Word for word, transcribe all of the records.

*DATA PROVIDED*.
"""
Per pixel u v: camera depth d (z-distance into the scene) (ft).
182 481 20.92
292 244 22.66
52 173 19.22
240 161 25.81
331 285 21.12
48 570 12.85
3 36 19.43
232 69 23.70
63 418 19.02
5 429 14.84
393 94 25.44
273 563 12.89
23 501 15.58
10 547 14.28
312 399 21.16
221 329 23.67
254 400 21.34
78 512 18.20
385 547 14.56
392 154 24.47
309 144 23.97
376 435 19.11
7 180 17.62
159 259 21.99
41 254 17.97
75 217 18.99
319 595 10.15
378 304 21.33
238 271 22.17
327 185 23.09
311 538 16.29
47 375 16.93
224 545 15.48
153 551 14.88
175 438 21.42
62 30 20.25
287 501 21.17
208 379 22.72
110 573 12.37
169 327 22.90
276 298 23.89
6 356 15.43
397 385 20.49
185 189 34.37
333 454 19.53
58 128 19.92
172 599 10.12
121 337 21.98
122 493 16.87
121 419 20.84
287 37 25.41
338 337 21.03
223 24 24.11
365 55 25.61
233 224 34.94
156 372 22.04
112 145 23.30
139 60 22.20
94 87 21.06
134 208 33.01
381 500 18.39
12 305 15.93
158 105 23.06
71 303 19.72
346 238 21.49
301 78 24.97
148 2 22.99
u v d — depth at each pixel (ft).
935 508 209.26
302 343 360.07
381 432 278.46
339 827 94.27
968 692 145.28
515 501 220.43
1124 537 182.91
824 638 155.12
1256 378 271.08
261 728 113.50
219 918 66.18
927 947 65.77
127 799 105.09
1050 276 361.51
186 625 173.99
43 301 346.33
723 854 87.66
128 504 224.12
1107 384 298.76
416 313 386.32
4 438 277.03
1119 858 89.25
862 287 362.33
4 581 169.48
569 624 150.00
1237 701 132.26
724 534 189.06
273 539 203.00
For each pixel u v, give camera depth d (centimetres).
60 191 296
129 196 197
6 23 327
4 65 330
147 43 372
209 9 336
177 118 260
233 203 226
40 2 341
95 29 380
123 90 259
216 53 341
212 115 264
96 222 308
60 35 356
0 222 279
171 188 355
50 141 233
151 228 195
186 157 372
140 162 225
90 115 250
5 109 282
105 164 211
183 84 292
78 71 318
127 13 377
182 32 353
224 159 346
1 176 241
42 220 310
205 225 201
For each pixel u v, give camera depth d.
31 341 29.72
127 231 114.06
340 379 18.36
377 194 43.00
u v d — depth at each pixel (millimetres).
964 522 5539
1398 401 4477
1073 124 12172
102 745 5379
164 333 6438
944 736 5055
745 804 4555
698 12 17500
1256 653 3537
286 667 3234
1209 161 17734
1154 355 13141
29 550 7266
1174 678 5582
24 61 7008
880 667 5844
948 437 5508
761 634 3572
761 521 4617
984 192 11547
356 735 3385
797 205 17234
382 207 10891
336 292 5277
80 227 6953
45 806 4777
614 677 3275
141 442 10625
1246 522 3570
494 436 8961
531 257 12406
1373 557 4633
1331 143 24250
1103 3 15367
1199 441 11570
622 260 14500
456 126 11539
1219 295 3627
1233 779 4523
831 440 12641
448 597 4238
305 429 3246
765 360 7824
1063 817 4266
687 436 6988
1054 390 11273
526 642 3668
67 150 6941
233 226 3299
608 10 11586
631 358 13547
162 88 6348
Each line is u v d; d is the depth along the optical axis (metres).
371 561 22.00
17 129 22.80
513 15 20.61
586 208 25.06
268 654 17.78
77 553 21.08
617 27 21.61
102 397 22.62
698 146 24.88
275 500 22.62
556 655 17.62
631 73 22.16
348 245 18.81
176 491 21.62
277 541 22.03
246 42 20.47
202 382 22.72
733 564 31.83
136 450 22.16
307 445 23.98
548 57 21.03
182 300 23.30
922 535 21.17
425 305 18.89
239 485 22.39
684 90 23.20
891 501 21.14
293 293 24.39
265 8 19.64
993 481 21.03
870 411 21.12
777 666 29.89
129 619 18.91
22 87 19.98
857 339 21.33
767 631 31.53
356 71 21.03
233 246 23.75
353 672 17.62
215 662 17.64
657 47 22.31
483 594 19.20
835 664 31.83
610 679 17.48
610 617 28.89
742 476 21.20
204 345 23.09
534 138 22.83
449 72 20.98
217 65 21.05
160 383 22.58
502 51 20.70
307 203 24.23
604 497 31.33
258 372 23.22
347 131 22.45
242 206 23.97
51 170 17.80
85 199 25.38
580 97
"""
*PROBLEM SOLUTION*.
Per pixel u v: camera depth d (z-distance into the scene) (ft).
182 481 20.92
292 244 22.66
52 173 19.22
240 161 25.81
331 285 21.12
48 570 12.85
3 36 19.43
232 69 23.70
63 418 19.02
5 429 14.84
393 94 25.44
273 563 12.89
23 501 15.58
10 547 14.28
312 399 21.16
221 329 23.67
254 400 21.34
78 512 18.20
385 547 14.56
392 154 24.47
309 144 23.97
376 435 19.11
7 180 17.62
159 259 21.99
41 254 17.97
75 217 18.99
319 595 10.15
378 304 21.33
238 271 22.17
327 185 23.09
311 538 16.29
47 375 16.93
224 545 15.48
153 551 14.88
175 438 21.42
62 30 20.25
287 501 21.17
208 379 22.72
110 573 12.37
169 327 22.90
276 298 23.89
6 356 15.43
397 385 20.49
185 189 34.37
333 454 19.53
58 128 19.92
172 599 10.12
121 337 21.98
122 493 16.87
121 419 20.84
287 37 25.41
338 337 21.03
223 24 24.11
365 55 25.61
233 224 34.94
156 372 22.04
112 145 23.30
139 60 22.20
94 87 21.06
134 208 33.01
381 500 18.39
12 305 15.93
158 105 23.06
71 303 19.72
346 238 21.49
301 78 24.97
148 2 22.99
u v d — depth at each pixel (ft).
935 508 209.26
302 343 360.07
381 432 278.46
339 827 94.27
968 692 145.28
515 501 220.43
1124 537 182.91
824 638 155.12
1256 378 271.08
261 728 113.50
219 918 66.18
927 947 65.77
127 799 105.09
1050 276 361.51
186 625 173.99
43 301 346.33
723 854 87.66
128 504 224.12
1107 384 298.76
416 313 386.32
4 438 277.03
1119 858 89.25
862 287 362.33
4 581 169.48
569 624 150.00
1237 701 132.26
724 534 189.06
273 539 203.00
For each pixel u v, give camera depth d (centimetres).
60 191 296
129 196 197
6 23 327
4 65 330
147 43 372
209 9 336
177 118 260
233 203 226
40 2 341
95 29 380
123 90 259
216 53 341
212 115 264
96 222 308
60 35 356
0 222 279
171 188 355
50 141 233
151 228 195
186 157 372
140 162 225
90 115 250
5 109 282
105 164 211
183 84 292
78 71 318
127 13 377
182 32 353
224 159 346
1 176 241
42 220 310
205 225 201
For each pixel u v, give camera depth d.
31 341 29.72
127 231 114.06
340 379 18.36
377 194 43.00
u v d — depth at each pixel (millimetres).
964 522 5539
1398 401 4477
1073 124 12172
102 745 5379
164 333 6438
944 736 5055
745 804 4555
698 12 17500
1256 653 3537
286 667 3234
1209 161 17734
1154 355 13141
29 550 7266
1174 678 5582
24 61 7008
880 667 5844
948 437 5508
761 634 3572
761 521 4617
984 192 11547
356 735 3385
797 205 17234
382 207 10891
336 292 5277
80 227 6953
45 806 4777
614 677 3275
141 442 10625
1246 522 3570
494 436 8961
531 257 12406
1373 557 4633
1331 143 24250
1103 3 15367
1199 441 11570
622 260 14500
456 126 11539
1219 295 3627
1233 779 4523
831 440 12641
448 597 4238
305 429 3246
765 360 7824
1063 817 4266
687 436 6988
1054 390 11273
526 642 3668
67 150 6941
233 226 3299
608 10 11586
631 358 13547
162 88 6348
Each line is u v d; d is the depth along the optical axis (metres).
371 561 22.00
17 129 22.80
513 15 20.61
586 208 25.06
268 654 17.78
77 553 21.08
617 27 21.61
102 397 22.62
698 146 24.88
275 500 22.62
556 655 17.62
631 73 22.16
348 245 18.81
176 491 21.62
277 541 22.03
246 42 20.47
202 382 22.72
733 564 31.83
136 450 22.16
307 445 23.98
548 57 21.03
182 300 23.30
922 535 21.17
425 305 18.89
239 485 22.39
684 90 23.20
891 501 21.14
293 293 24.39
265 8 19.64
993 481 21.03
870 411 21.12
777 666 29.89
129 619 18.91
22 87 19.98
857 339 21.33
767 631 31.53
356 71 21.03
233 246 23.75
353 672 17.62
215 662 17.64
657 47 22.31
483 594 19.20
835 664 31.83
610 679 17.48
610 617 28.89
742 476 21.20
204 345 23.09
534 138 22.83
449 72 20.98
217 65 21.05
160 383 22.58
502 51 20.70
307 203 24.23
604 497 31.33
258 372 23.22
347 131 22.45
242 206 23.97
51 170 17.80
85 199 25.38
580 97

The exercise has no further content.